-------- TEXT PASSAGE --------
Question:            As a small business owner it is important that I have repeat customers and that those customers recommend my business to others. What can SCORE suggest as some good methods to encourage and acquire customer loyalty?

Answer:              Every successful business, sports team or group has a “go-to” player, someone who can be counted on to perform and deliver whatever is needed in specific situations.

As a small business owner, you want your firm to be a “go-to” resource for your customers, the place they’ll turn to whenever they need a certain product or service, regardless of other options that may be available.

To achieve that distinction, you have to develop loyalty among your customers. At first glance, that might seem easy to do; give them what they want, and they’ll come back, right?

Not necessarily. Customers always want to feel valued and know that their specific needs will receive special attention. But building customer loyalty has become more challenging with the convergence of trends such as easy access to data about competing companies, more price- or location-driven purchasing decisions due to economic factors, and a sense of greater expectations of value from that purchase.

Both businesses and consumers have recognized the value of loyalty programs. Only 12% – 15% of customers are loyal to a single retailer, according to the Center for Retail Management at Northwestern University. But that small cadre of shoppers generates between 55% – 70% of the company sales. Some food retailers find that as much as 65% – 95% of their sales go to members of loyalty programs (53% of food retailers offer loyalty programs with 3/4 of program customers using their loyalty cards at least weekly and 88% at least once a month). ( See CRM Trends for more information).
--------
▸ DIRECTIVES
a – Answer these questions from the customer loyalty passage, one per line:
(i) What does every successful business, sports team or group have?
(ii) What share of customers are loyal to a single retailer, according to the Center for Retail Management at Northwestern University?
(iii) What percentage of food retailers offer loyalty programs?
b – Rewrite the paragraph of the customer loyalty passage that begins "Not necessarily." as a short bulleted list, keeping its main facts.
c – Copy the stretch of the customer loyalty passage from "Both businesses and" through "for more information).", word for word.
-------- RECORDS SHOWN --------
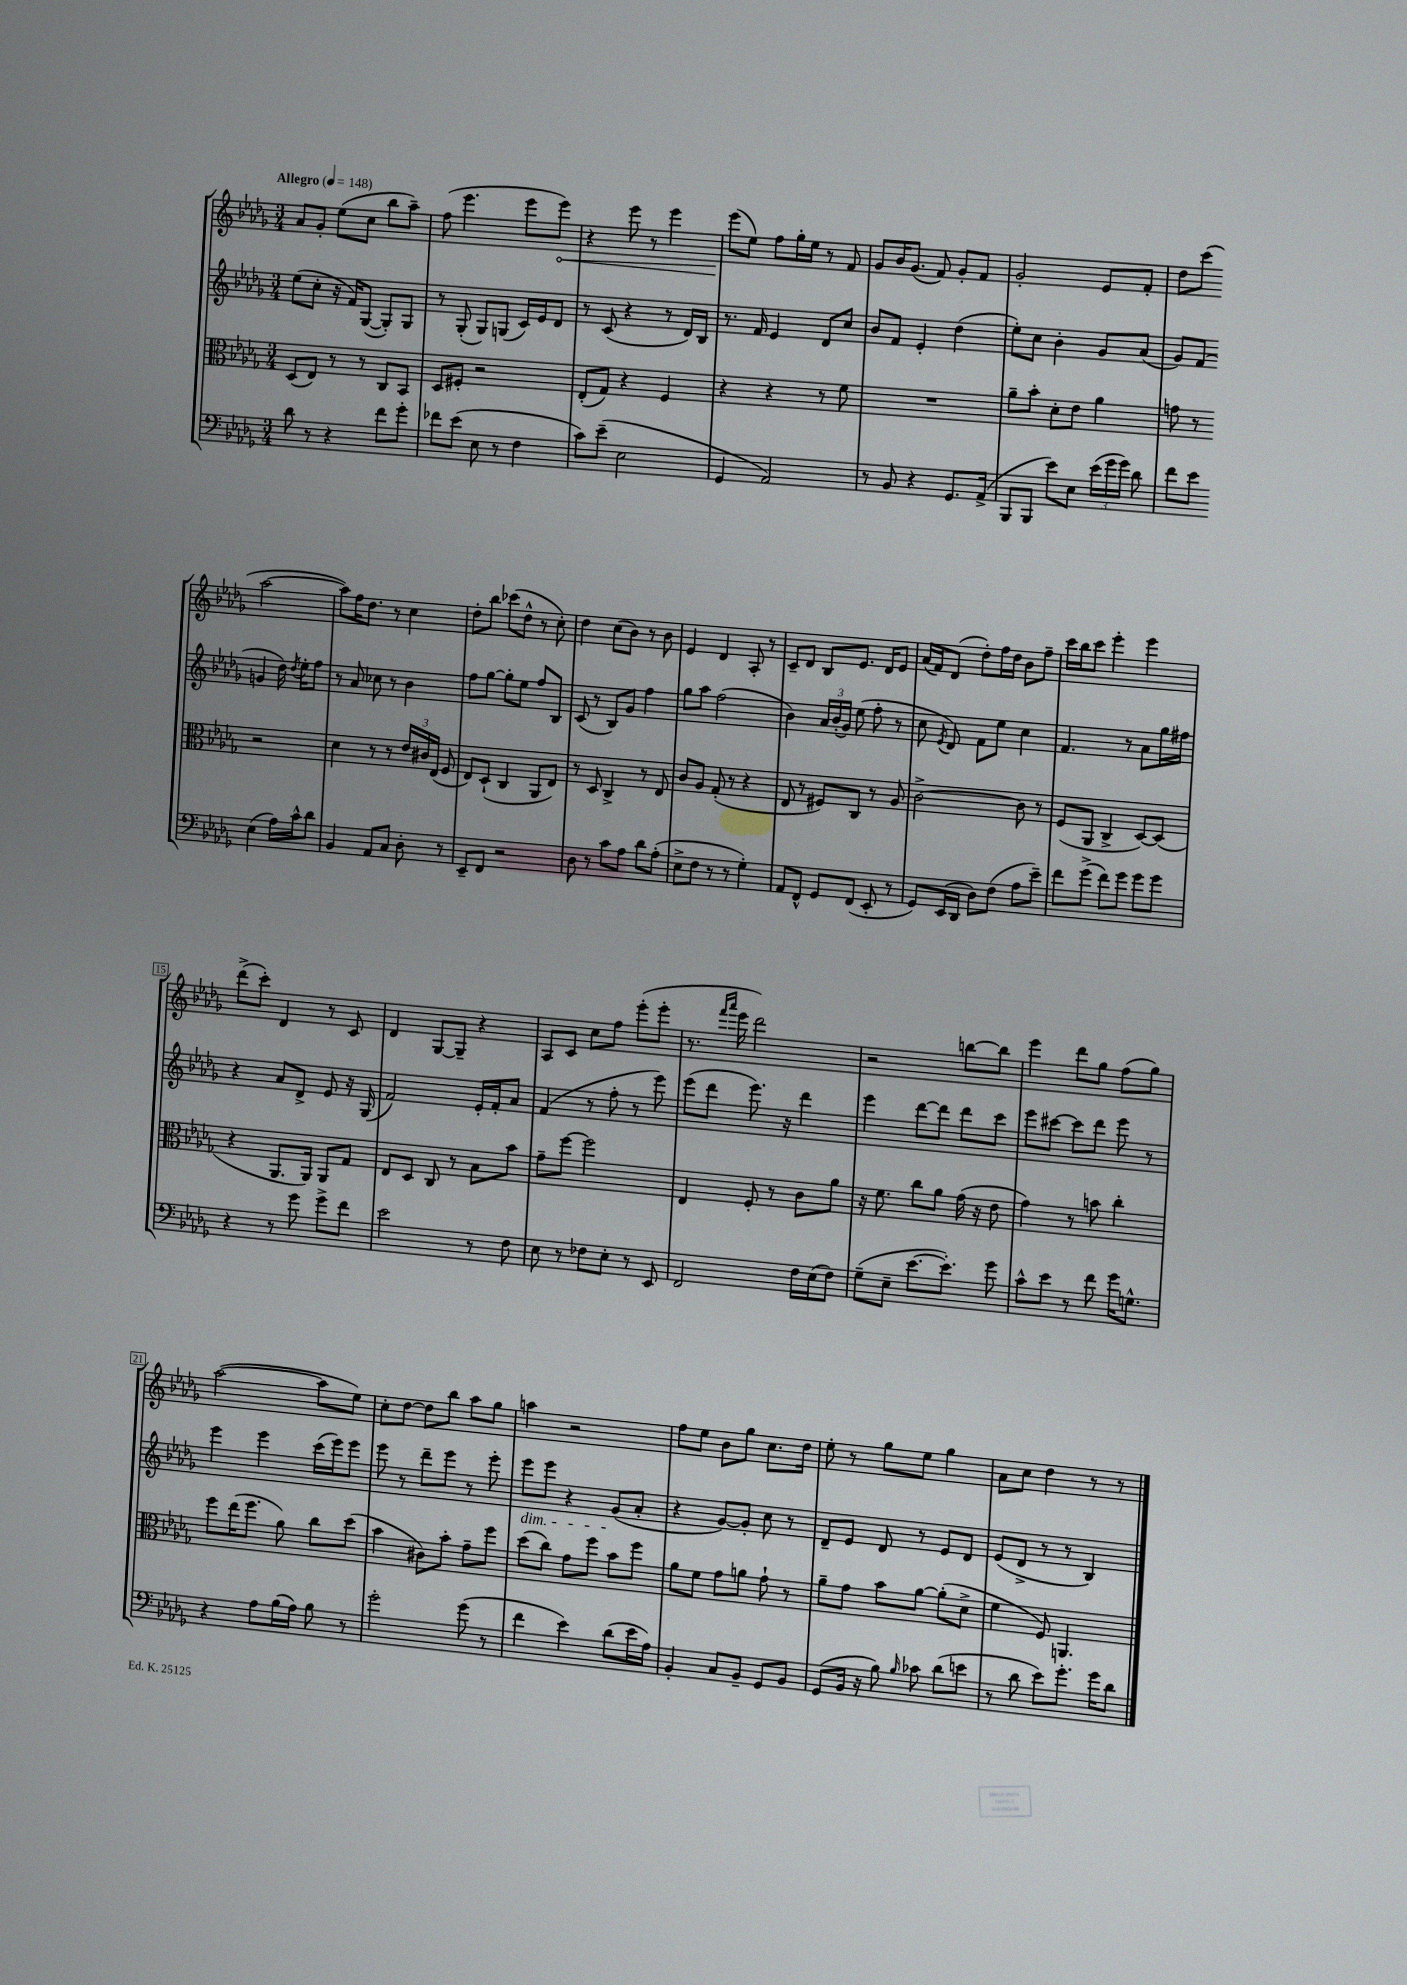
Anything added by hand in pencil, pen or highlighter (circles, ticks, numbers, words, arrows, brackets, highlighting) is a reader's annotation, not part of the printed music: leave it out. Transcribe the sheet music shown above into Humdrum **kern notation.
--------
-------- RECORDS SHOWN --------
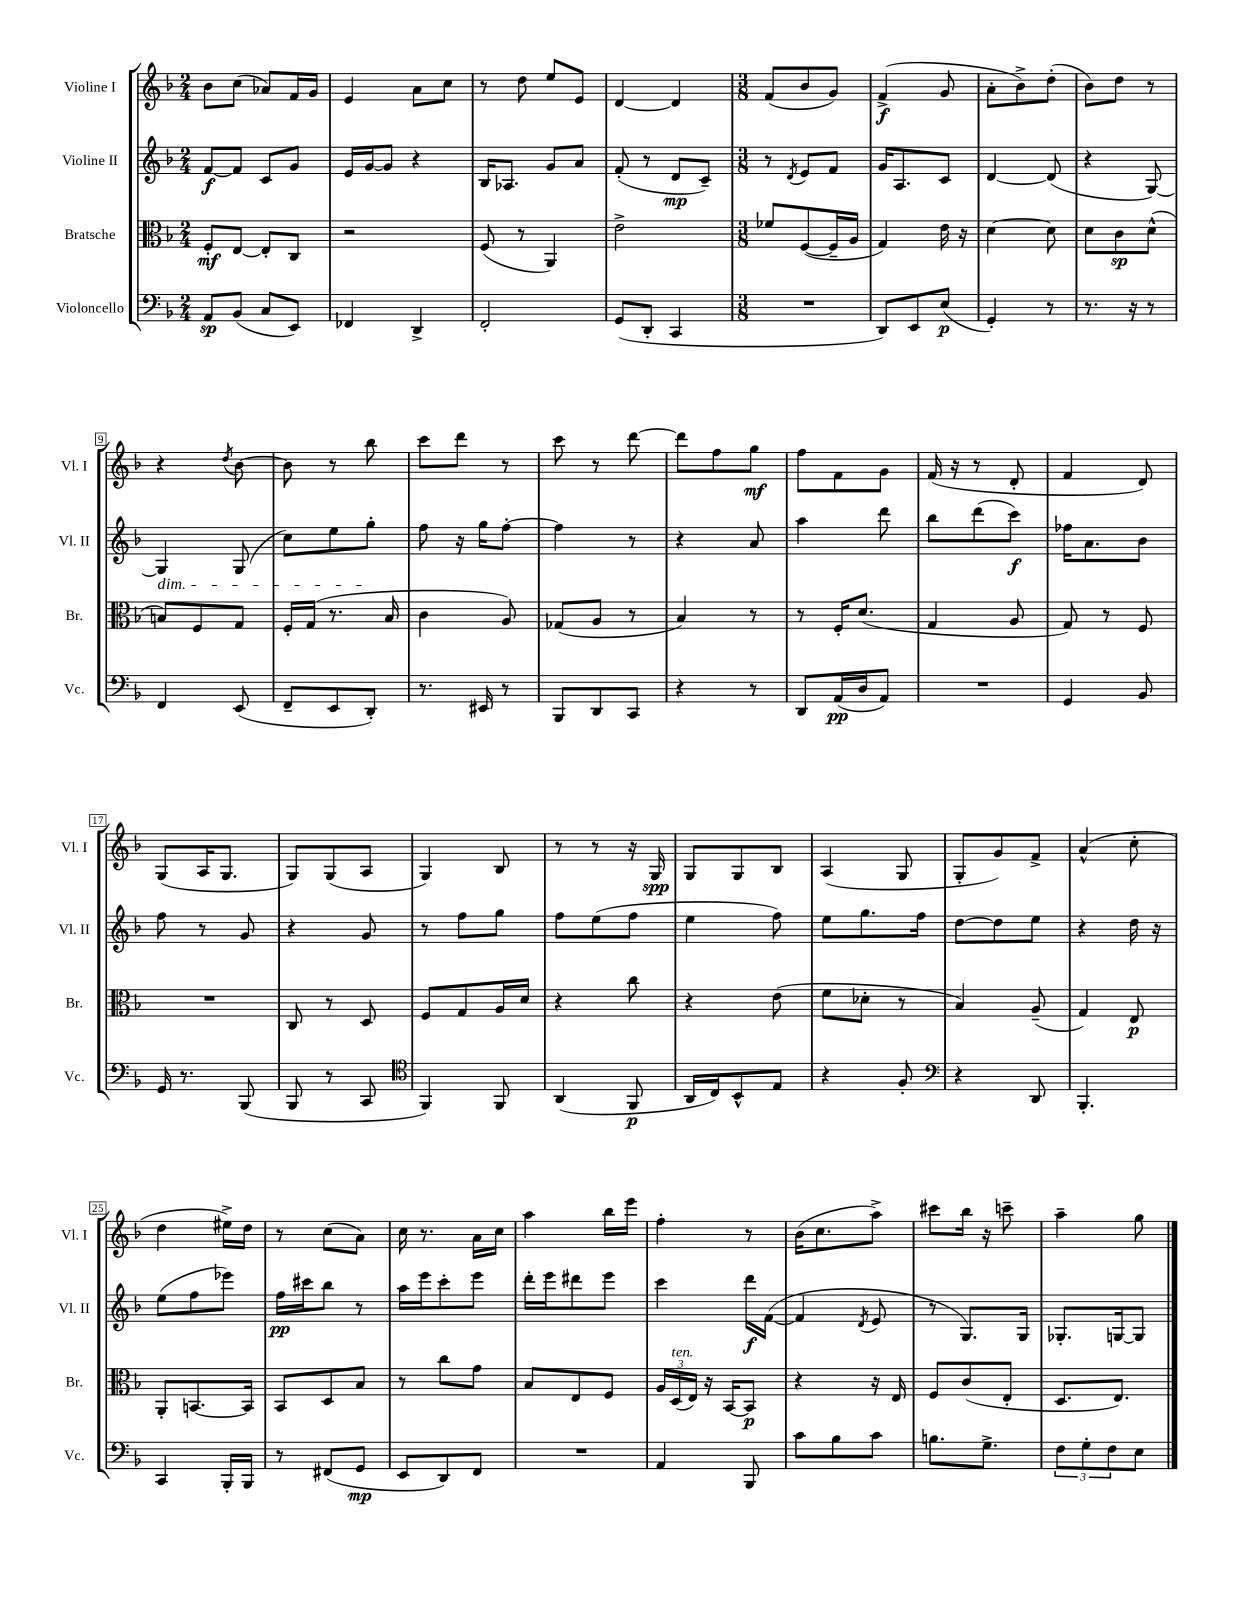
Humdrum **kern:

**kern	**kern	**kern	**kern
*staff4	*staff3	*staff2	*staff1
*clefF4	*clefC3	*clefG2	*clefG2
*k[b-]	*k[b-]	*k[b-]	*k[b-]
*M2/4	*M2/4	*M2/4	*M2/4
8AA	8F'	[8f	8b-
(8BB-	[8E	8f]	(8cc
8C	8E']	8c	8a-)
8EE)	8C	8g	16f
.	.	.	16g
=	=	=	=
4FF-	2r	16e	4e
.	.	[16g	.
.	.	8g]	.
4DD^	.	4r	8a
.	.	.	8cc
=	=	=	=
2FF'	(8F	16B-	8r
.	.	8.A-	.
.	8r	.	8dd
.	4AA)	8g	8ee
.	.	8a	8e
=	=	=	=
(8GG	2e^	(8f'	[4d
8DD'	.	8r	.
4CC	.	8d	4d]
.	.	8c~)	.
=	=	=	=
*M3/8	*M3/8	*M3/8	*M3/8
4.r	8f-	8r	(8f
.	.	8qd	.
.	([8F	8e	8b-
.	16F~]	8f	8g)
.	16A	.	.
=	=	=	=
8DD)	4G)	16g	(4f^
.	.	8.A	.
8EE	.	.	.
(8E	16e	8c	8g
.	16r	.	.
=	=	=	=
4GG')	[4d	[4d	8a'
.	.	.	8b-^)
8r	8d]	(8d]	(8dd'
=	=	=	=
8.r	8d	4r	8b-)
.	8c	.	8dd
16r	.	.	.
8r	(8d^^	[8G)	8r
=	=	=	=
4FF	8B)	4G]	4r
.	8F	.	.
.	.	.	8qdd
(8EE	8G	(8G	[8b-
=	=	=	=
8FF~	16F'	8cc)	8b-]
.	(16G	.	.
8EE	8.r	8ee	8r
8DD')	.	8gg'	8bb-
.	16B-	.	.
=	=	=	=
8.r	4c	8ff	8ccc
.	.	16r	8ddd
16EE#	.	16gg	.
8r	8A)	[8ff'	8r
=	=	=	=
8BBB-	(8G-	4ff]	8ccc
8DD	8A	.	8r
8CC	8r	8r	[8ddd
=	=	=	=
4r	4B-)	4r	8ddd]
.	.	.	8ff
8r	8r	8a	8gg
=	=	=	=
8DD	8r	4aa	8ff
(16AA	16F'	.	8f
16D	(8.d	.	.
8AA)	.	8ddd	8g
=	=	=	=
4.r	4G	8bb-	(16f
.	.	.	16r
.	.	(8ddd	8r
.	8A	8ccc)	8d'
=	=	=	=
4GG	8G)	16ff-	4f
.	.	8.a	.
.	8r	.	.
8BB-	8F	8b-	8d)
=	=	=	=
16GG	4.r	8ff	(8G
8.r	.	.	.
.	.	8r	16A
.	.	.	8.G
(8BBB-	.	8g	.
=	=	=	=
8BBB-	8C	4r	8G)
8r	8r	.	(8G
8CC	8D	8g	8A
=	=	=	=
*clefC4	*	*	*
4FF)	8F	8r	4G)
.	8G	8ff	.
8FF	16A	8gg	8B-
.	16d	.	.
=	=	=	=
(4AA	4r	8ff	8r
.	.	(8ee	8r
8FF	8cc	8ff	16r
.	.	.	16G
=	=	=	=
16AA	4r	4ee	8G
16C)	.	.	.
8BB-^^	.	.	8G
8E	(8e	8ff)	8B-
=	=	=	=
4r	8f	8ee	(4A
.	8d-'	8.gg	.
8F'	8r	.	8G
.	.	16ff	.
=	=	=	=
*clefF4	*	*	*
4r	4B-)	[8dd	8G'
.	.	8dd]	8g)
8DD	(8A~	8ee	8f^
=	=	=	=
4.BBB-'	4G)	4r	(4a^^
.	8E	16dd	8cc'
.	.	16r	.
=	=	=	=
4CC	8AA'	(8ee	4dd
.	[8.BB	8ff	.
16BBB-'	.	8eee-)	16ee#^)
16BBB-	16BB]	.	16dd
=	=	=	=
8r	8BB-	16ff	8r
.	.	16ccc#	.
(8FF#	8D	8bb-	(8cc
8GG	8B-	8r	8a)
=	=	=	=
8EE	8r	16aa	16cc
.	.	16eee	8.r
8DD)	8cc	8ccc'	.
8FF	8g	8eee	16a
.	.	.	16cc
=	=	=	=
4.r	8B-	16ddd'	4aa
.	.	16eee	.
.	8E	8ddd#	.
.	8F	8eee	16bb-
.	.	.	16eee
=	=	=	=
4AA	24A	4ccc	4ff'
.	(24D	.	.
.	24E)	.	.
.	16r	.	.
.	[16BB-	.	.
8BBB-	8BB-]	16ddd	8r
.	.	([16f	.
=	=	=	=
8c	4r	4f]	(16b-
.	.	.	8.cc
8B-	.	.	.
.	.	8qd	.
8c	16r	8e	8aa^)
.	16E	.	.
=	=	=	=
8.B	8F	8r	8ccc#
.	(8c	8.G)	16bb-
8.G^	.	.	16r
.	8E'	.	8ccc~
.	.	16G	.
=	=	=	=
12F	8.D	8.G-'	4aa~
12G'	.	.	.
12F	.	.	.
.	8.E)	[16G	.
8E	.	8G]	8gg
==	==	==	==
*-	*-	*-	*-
--------
-------- RECORDS SHOWN --------
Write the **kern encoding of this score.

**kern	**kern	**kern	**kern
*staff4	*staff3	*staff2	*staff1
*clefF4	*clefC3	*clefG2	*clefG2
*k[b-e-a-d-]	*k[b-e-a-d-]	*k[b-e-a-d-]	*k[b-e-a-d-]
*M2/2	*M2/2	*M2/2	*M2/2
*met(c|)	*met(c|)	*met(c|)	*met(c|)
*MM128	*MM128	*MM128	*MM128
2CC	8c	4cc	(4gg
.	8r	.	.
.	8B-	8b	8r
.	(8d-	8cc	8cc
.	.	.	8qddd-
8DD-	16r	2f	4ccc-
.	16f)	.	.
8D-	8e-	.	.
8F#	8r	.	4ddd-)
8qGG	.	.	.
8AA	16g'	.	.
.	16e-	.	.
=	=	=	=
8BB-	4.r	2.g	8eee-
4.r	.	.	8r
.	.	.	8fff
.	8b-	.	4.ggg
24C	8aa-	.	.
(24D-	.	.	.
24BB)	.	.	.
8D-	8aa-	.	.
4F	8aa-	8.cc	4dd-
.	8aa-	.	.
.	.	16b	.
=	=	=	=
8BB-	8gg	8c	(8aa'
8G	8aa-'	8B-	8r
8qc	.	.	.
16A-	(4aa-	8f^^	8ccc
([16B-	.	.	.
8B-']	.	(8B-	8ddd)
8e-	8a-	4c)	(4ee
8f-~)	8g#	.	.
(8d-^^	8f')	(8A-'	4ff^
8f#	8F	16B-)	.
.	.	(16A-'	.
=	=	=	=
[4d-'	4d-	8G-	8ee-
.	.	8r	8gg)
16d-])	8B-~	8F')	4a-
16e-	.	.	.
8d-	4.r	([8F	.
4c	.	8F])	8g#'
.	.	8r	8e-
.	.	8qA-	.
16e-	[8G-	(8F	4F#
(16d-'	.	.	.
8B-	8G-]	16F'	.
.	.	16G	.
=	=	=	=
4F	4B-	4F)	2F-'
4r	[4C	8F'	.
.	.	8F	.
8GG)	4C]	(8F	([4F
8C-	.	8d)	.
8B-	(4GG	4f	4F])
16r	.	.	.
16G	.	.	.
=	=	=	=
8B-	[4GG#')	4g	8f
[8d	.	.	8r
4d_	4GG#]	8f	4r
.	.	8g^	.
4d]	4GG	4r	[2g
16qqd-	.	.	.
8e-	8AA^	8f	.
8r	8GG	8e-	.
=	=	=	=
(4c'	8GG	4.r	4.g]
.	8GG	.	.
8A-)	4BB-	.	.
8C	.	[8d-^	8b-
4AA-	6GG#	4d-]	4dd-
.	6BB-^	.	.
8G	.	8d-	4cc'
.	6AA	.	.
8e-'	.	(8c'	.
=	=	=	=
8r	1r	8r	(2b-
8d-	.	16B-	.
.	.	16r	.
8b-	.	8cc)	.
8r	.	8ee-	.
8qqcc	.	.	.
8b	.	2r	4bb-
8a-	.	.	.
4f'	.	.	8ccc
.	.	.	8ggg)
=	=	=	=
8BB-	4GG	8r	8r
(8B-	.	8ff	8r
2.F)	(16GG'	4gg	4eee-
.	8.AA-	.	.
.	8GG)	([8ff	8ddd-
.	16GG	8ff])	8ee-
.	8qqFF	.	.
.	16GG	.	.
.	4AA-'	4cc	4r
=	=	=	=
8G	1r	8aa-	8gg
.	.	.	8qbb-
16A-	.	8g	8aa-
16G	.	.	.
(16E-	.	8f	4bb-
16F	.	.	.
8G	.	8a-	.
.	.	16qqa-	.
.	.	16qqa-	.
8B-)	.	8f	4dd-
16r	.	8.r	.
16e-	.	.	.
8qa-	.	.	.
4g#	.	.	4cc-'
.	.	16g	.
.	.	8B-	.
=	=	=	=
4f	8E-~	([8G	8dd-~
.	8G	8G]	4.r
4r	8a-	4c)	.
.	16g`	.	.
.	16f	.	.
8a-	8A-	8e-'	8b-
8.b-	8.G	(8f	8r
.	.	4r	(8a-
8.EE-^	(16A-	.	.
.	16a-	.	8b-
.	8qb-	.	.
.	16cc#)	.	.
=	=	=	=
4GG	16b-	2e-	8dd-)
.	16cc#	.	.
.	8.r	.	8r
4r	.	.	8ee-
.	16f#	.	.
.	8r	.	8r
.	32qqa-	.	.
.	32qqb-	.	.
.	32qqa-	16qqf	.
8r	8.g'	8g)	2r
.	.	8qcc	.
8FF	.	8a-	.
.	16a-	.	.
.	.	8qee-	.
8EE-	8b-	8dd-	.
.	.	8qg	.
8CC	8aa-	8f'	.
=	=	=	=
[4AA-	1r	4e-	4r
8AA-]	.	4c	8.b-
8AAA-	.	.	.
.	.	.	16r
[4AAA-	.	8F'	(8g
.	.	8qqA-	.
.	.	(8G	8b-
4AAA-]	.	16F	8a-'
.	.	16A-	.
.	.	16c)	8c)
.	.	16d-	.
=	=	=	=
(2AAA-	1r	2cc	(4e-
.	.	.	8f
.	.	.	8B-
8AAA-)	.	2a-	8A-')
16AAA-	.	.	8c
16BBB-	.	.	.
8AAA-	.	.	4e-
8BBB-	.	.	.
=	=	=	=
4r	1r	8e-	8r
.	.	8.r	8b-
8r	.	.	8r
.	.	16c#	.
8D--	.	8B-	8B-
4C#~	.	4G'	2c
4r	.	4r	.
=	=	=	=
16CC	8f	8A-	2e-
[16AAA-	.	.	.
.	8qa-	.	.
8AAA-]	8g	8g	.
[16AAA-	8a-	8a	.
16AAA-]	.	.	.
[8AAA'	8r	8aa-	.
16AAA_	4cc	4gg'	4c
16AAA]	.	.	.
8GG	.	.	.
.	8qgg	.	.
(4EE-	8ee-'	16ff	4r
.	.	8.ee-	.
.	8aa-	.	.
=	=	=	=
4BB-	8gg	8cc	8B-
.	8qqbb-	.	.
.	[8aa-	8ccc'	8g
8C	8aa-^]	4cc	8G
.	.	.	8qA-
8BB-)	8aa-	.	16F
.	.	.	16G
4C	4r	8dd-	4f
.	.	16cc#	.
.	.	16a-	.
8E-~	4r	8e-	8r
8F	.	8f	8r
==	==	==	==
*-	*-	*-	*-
--------
▸ RESPONSES BY TASK
a –
(i) A "go-to" player, someone who can be counted on to perform and deliver whatever is needed in specific situations.
(ii) Only 12% – 15%.
(iii) 53%.

b –
- Giving customers what they want does not necessarily bring them back.
- Customers want to feel valued and know their specific needs will get special attention.
- Building loyalty has become more challenging because of converging trends:
  - easy access to data about competing companies
  - more price- or location-driven purchasing decisions due to economic factors
  - greater expectations of value from a purchase

c –
Both businesses and consumers have recognized the value of loyalty programs. Only 12% – 15% of customers are loyal to a single retailer, according to the Center for Retail Management at Northwestern University. But that small cadre of shoppers generates between 55% – 70% of the company sales. Some food retailers find that as much as 65% – 95% of their sales go to members of loyalty programs (53% of food retailers offer loyalty programs with 3/4 of program customers using their loyalty cards at least weekly and 88% at least once a month). ( See CRM Trends for more information).